No. Proceeds from the refinance are not considered income. Check with your CPA for current IRS rules.
Are there tax deductions when taking out a cash-out refinance?
Yes. But there are two distinctions that need to be made. IRS rules allow you to deduct interest paid on up to:
- $1 million in mortgage debt. This is the common mortgage interest tax deduction we all know and love. It’s debt that comes from buying, building or improving a home.
- $100,000 (or $50,000 if married and filing separately) for mortgage debt used for other reasons. So if you use the proceeds to pay for college, the tax deduction is limited to $100,000/$50,000 not $1M.
Additional deductions for buying points may also be in play. Check with your CPA regarding IRS rules.
Can I cash-out and refinance a rental property?
Yes.
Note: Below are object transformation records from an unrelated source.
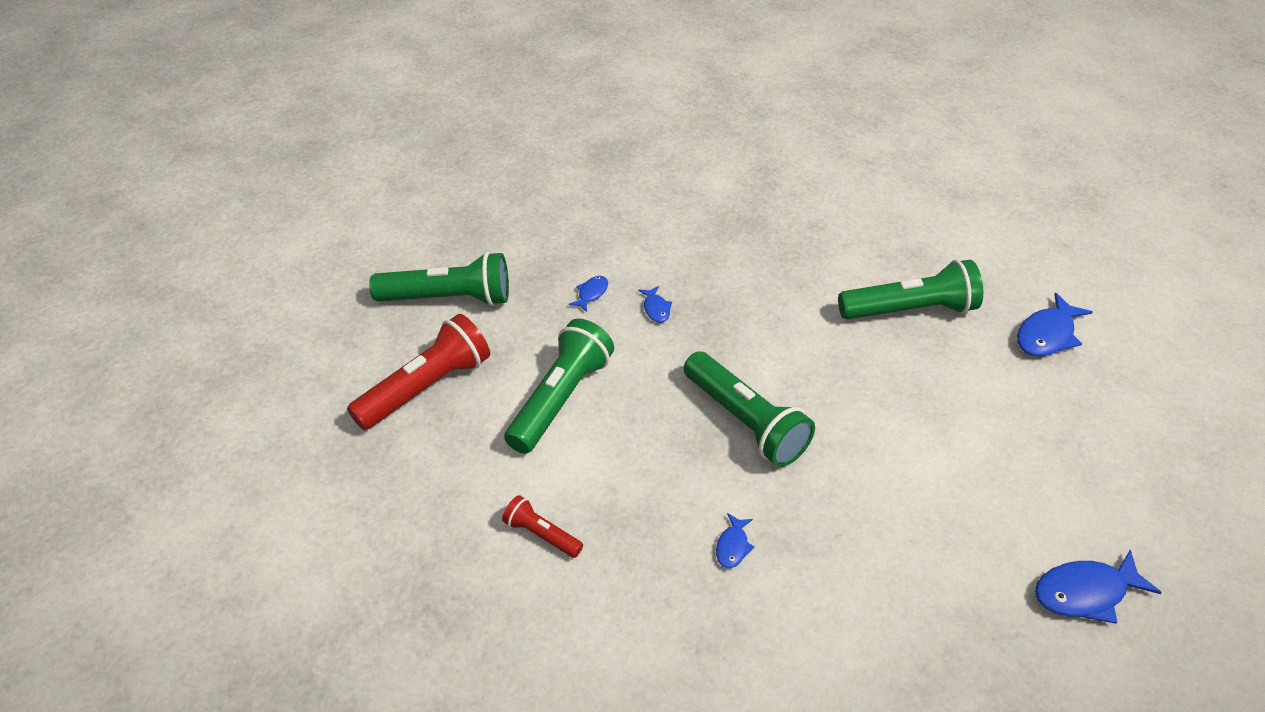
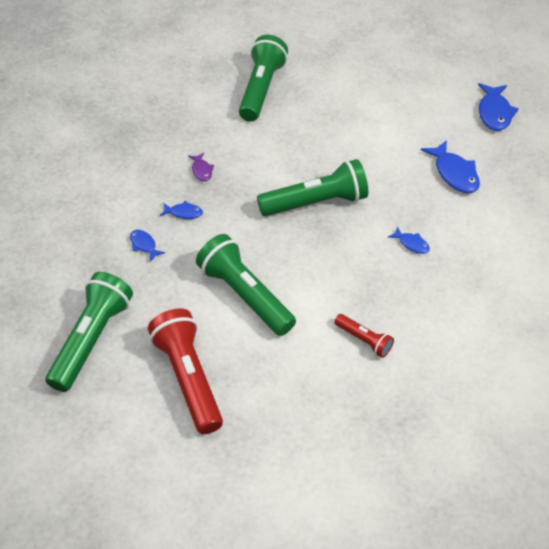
camera: 70 degrees left, 5 degrees up
red flashlight [502,495,583,558] -> red flashlight turned 105 degrees counterclockwise [334,314,394,358]
blue fish [1017,293,1093,356] -> blue fish moved to [421,140,480,193]
none -> purple fish [188,153,214,182]

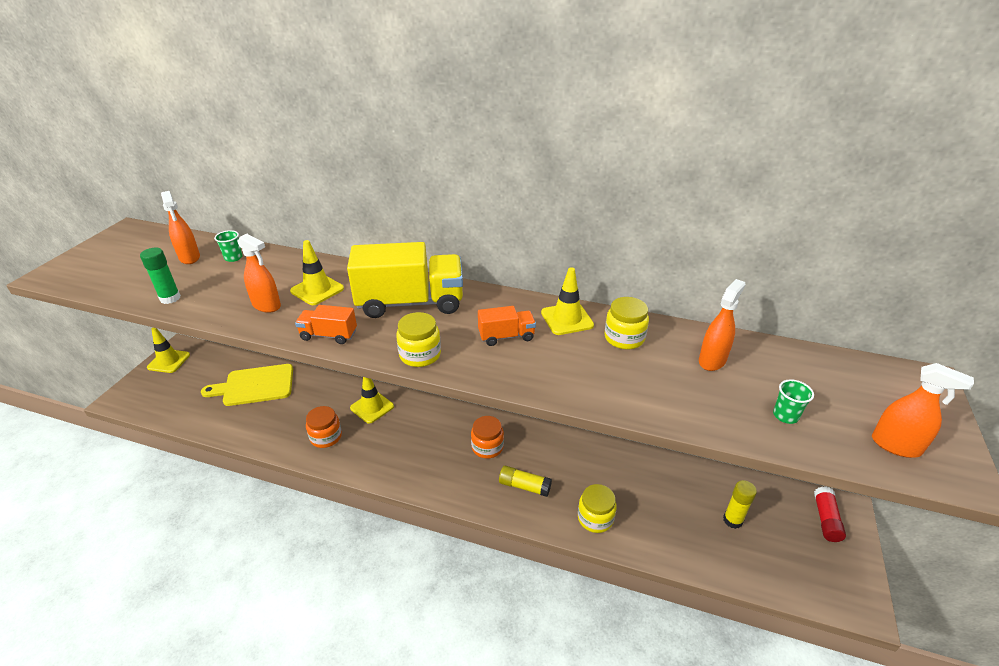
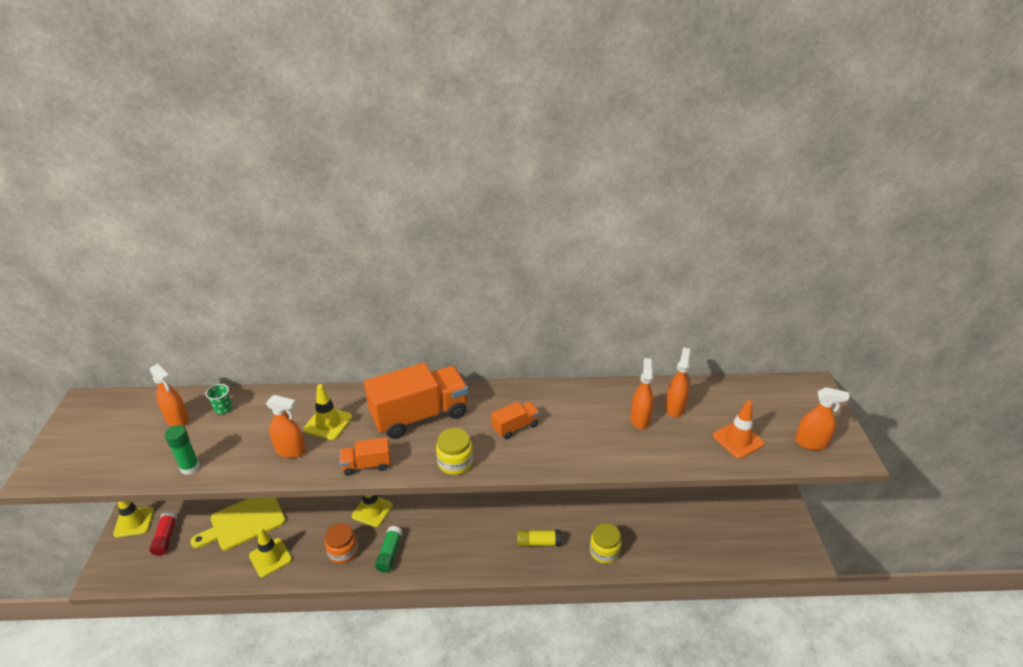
camera: 20 degrees left, 0 degrees up
yellow truck [347,242,463,318] -> orange truck [364,363,468,439]
orange jar [471,416,504,459] -> none
yellow traffic cone [541,267,594,335] -> yellow traffic cone moved to [249,527,292,577]
yellow jar [605,297,649,349] -> none
yellow glue stick [723,480,757,529] -> none
green cup [773,380,814,424] -> orange traffic cone [713,400,764,459]
red glue stick [814,487,846,542] -> red glue stick moved to [150,511,177,556]
none -> green glue stick [375,526,403,573]
none -> orange spray bottle [630,358,654,429]

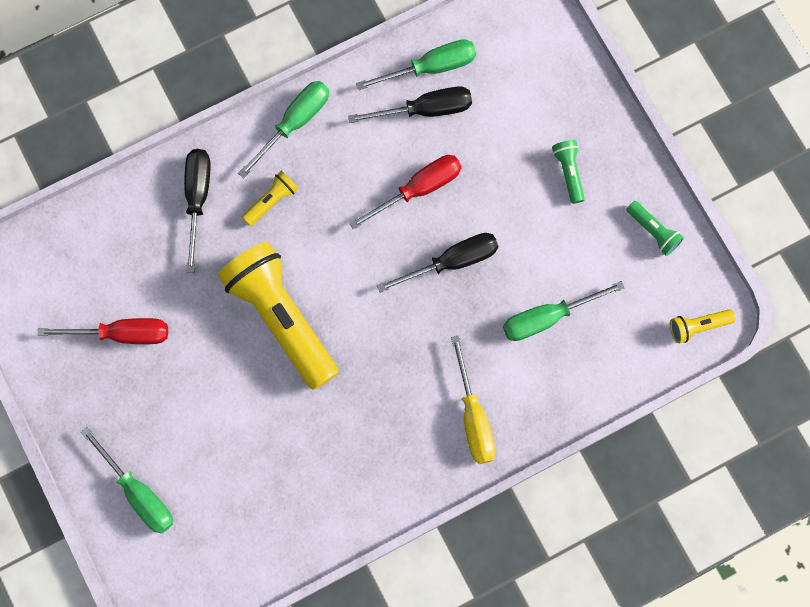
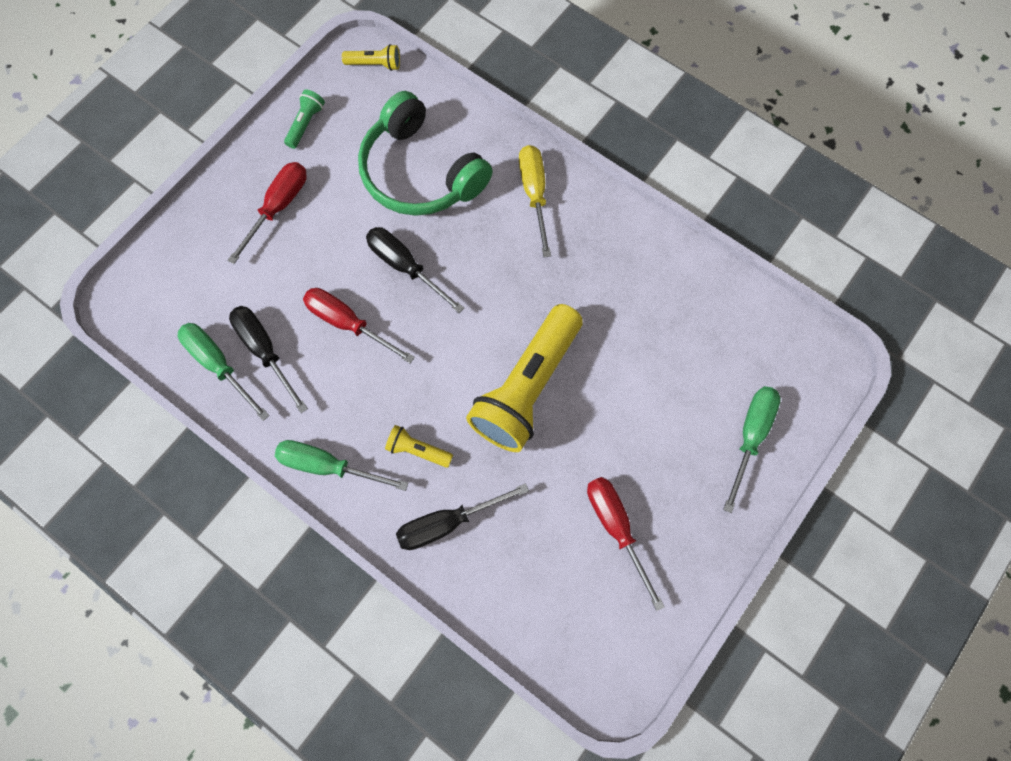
camera: 115 degrees left, 5 degrees down
yellow screwdriver [451,335,496,464] -> yellow screwdriver turned 60 degrees counterclockwise [519,145,551,257]
green screwdriver [503,281,625,341] -> green headphones [358,91,493,216]
green flashlight [552,140,585,204] -> red screwdriver [227,162,307,264]
yellow flashlight [670,309,736,343] -> yellow flashlight turned 45 degrees counterclockwise [342,44,400,71]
Investment properties are eligible for cash-outs. The final LTV limit varies by loan program.
Is an appraisal required?
Depends. Some programs require a property appraisal but streamline (FHA, VA and USDA Streamline) programs do not require them.
What’s the difference between a cash-out refinance and a home equity loan?
A home equity line of credit, or HELOC, is a second lien. It is added on top of a first-position mortgage. Borrowers can draw upon the credit line at any time, such as writing a check or with a special card. Borrowers have access to a maximum credit amount for a certain period of time, known as a draw period. Borrowers are only required to pay interest until the balance is paid in full.
How soon after a purchase can I cash-out some of my home’s equity?
Borrowers will need to wait 6-months closing a purchase before being able to cash-out any of the equity. Some exceptions apply. For example, Fannie Mae allows a cash-out refinance within 6 months of purchase but limits the LTV to 70%. And Fannie Mae can waive the waiting period for properties that were inherited or legally awarded (i.e. divorce, separation or dissolution of a domestic partnership).
Can I use the money for anything I want?
Yes. But you may enjoy the advantage of a tax deduction if the proceeds are spent on home improvements.